Promoting Obesity

 The world’s largest McDonald’s is being constructed in the shadow of London’s Olympic Park. WhenMcDonal's, official fast food of the London Olympics completed, it will sprawl over 9800 square feet and is expected to serve 1.75 million meals during the 29 days of the Olympics. The restaurant will outdo the current record holder, a unit located on Sand Lake Road in Orlando.

Relax, Orlando: Greatness and distinction will still be yours, since the Olympic McDonald’s is a temporary installation—a mammoth fast food pop-up. It will be dismantled at the end of the Games, after spectators have finished stuffing themselves with empty calories.

Several Olympic officials have raised questions about the association between McDonald’s and the Games, particularly considering the current global epidemic in obesity. However, the link goes back a long way. The fast food giant has been an Olympic sponsor for 36 years (outdone only by Coca-Cola, which has sponsored the Games since 1928). Jacques Rogge, president of the International Olympic Committee, is aware of the conflict between fast food and physical fitness, and admitted that renewing McDonald’s sponsorship deal “was not an easy decision.”

More than likely, Rogge’s decision was swayed by the eternal appeal of the green stuff—and I’m not referring to the lettuce used on the salads of McDonald’s newer, healthier menu options. Sponsorships brought in nearly $1 billion during the four years preceding the Games. That’s a fraction of the take from broadcasting rights, but it’s also support that’s passed along to local Olympic committees.

In the meantime, here’s the tale of the tape for McDonald’s most popular meal (Big Mac, medium fries and medium Coke): 1140 calories, 38 grams of fat and 1295 mg of sodium. That’s half the recommended daily caloric intake for an adult, a day’s worth of fat and nearly and entire day’s dose of sodium.

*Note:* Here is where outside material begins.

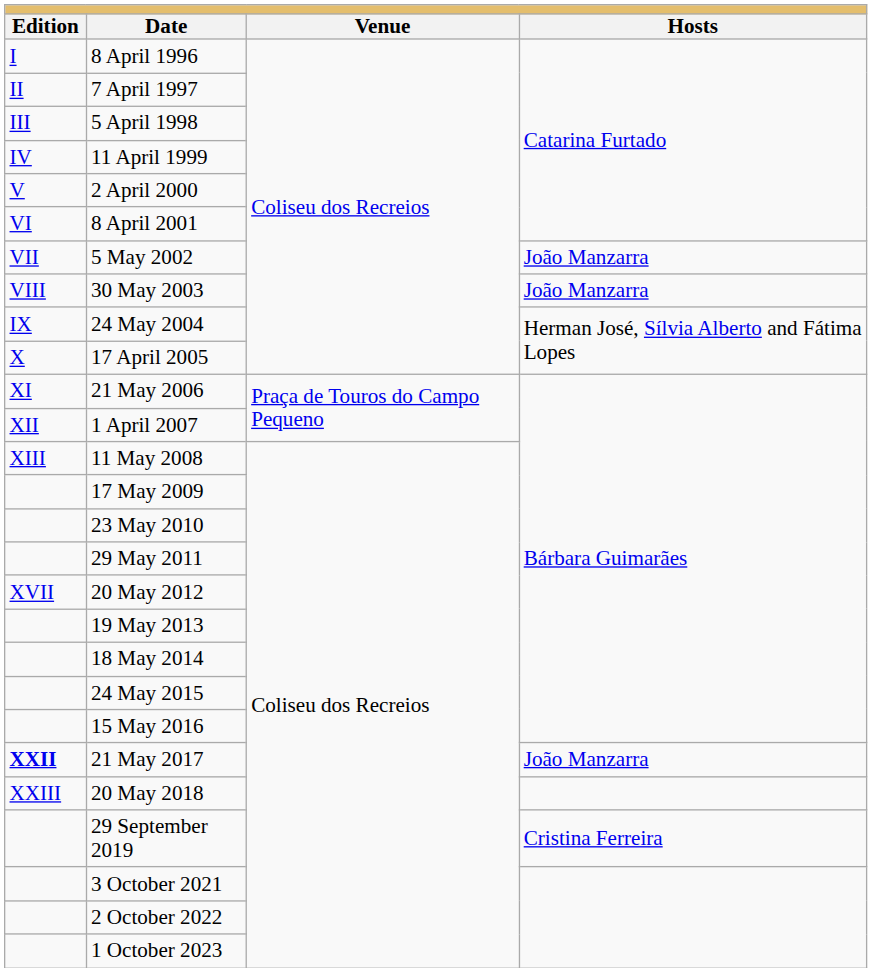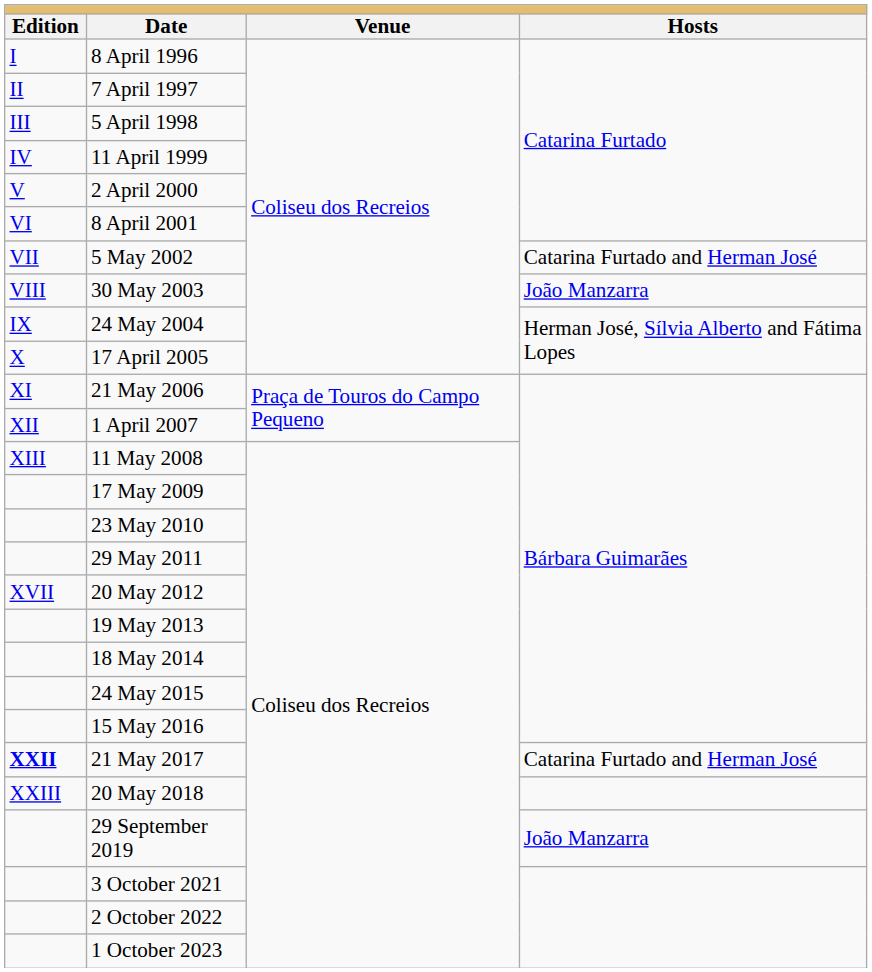5 May 2002 | column 4: João Manzarra -> Catarina Furtado and Herman José
21 May 2017 | column 4: João Manzarra -> Catarina Furtado and Herman José
29 September 2019 | column 4: Cristina Ferreira -> João Manzarra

What would happen if you took away the sponsorships, the broadcasting rights and the world’s largest McDonald’s? The Olympics would likely revert to what they were in ancient Greece—a showcase for the world’s most talented amateur athletes, who competed for the glory of being recognized as the best rather than for lucrative future endorsement contracts. Their achievements would inspire others to be physically fit, and they would promote the concept of individual excellence as something worth striving for. How much fun would that be?